We believe the fairest statement of the equitable considerations which might move a court to withhold enforcement of residential restrictions due to changed conditions is found in 7 Thompson on Real Property (Perm ed), § 3651, pp 141. 142, as follows:
"If the purpose for which restrictions were imposed can no longer be accomplished, equity will not enjoin their violation. Thus, if the purpose of restrictions was to make and preserve the locality for residences only, and the condition of the locality has greatly changed through the growth of the city, and that part of the city has come to be used chiefly for business purposes instead of residences, and it would be impossible to restore the residential character of the neighborhood by the enforcement of the restrictions upon the land to which they apply, it would be inequitable and oppressive to give effect to the restrictions. In such a case a court of equity will not enforce the restrictions, but will leave the parties to their remedy at law."
In comparing our current problem with this standard, we note as major facts that the restrictions date back only to 1944; that the housing in the subdivision has all been constructed since 1946; and that the record discloses that the residential restrictions here considered have not been violated in one instance by the erection of a nonresidential building either within or without "the disputed area."
Defendants, in arguing for complete freedom from the restrictions, and the judge in stating his reasons for his compromise plan, refer to
(1) The high volume of traffic on the arterial highways nearby;
(2) The residential growth in the general area and the consequent increased demand for business property;
(3) The relative desirability of a well-planned shopping center with off-street parking;
(4) The use of "the disputed area" by the amusement park for overflow parking and picnicking;
(5) The rezoning of "the disputed area" for business and parking.
The first 3 factors listed are so generally applicable in big city suburbs that to justify abrogation of the instant restrictions on these grounds would place all residential restrictions in substantial jeopardy.
A change in zoning does not of itself justify invalidation of building restrictions. Abrams v. Shuger, 336 Mich. 59; City of Lansing v. Dawley, 247 Mich. 394.
We have already noted that the record did not disclose business use of "the disputed area" of a character sufficient to invoke the doctrine of laches against plaintiffs. Nor do these facts meet the test of changed conditions laid down in Michigan case law or in the law of other jurisdictions. Redfern Lawns Civic Ass'n v. Currie Pontiac Co., 328 Mich. 463; Carey v. Lauhoff, 301 Mich. 168: Boston-Edison Protective Ass'n v. Goodlove, 248 Mich. 625; French v. White Star Refining Co., 229 Mich. 474; 26 CJS, Deeds, § 171; 43 CJS, Injunctions, § 87; 14 Am Jur, Covenants, Conditions and Restrictions, § 305.

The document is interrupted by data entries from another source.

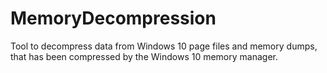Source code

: # MemoryDecompression
Tool to decompress data from Windows 10 page files and memory dumps, that has been compressed by the Windows 10 memory manager.
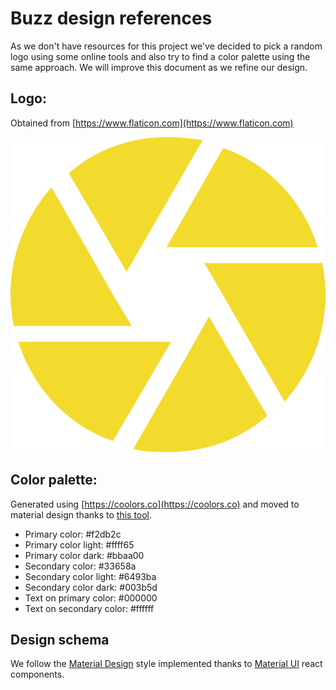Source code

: # Buzz design references

As we don't have resources for this project we've decided to pick a random logo using some online tools and also try to find a color palette using the same approach. We will improve this document as we refine our design.

## Logo:

Obtained from [https://www.flaticon.com](https://www.flaticon.com)

![logo.svg](../src/baseComponents/logo/images/logo.svg)

## Color palette:

Generated using [https://coolors.co](https://coolors.co) and moved to material design thanks to [this tool](https://material.io/color/#!/?view.left=0&view.right=1&primary.color=F2DB2C&secondary.color=33658A).

* Primary color: #f2db2c
* Primary color light: #ffff65
* Primary color dark: #bbaa00
* Secondary color: #33658a
* Secondary color light: #6493ba
* Secondary color dark: #003b5d
* Text on primary color: #000000
* Text on secondary color: #ffffff

## Design schema

We follow the [Material Design](https://material.io) style implemented thanks to [Material UI](http://www.material-ui.com/#/) react components.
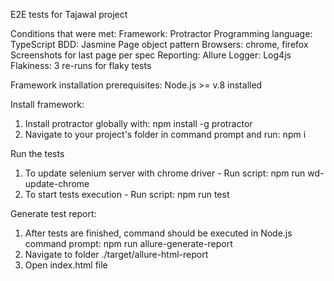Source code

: E2E tests for Tajawal project

Conditions that were met:
Framework: Protractor
Programming language: TypeScript
BDD: Jasmine
Page object pattern
Browsers: chrome, firefox
Screenshots for last page per spec
Reporting: Allure
Logger: Log4js
Flakiness: 3 re-runs for flaky tests

Framework installation prerequisites:
Node.js >= v.8 installed

Install framework:
1. Install protractor globally with:
npm install -g protractor
2. Navigate to your project's folder in command prompt and run:
npm i

Run the tests
1. To update selenium server with chrome driver - Run script:
npm run wd-update-chrome
2. To start tests execution - Run script:
npm run test

Generate test report:
1. After tests are finished, command should be executed in Node.js command prompt:
npm run allure-generate-report
2. Navigate to folder ./target/allure-html-report
3. Open index.html file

The chancellor below apparently relied upon a similarity of facts and some language concerning the equities contained in the Redfern lawns Civic Ass'n Case, supra. We agree that there were some similarities. But we note that the court ultimately held that the restrictions should be enforced.
We hold the instant residential restrictions valid and enforceable as to the property in dispute in this suit. The decree will be set aside and the cause remanded for entry of a decree in conformity with this opinion. Costs to appellants.
DETHMERS, C.J., and SHARPE, SMITH, KELLY, CARR, and BLACK, JJ., concurred.
VOELKER, J., took no part in the decision of this case.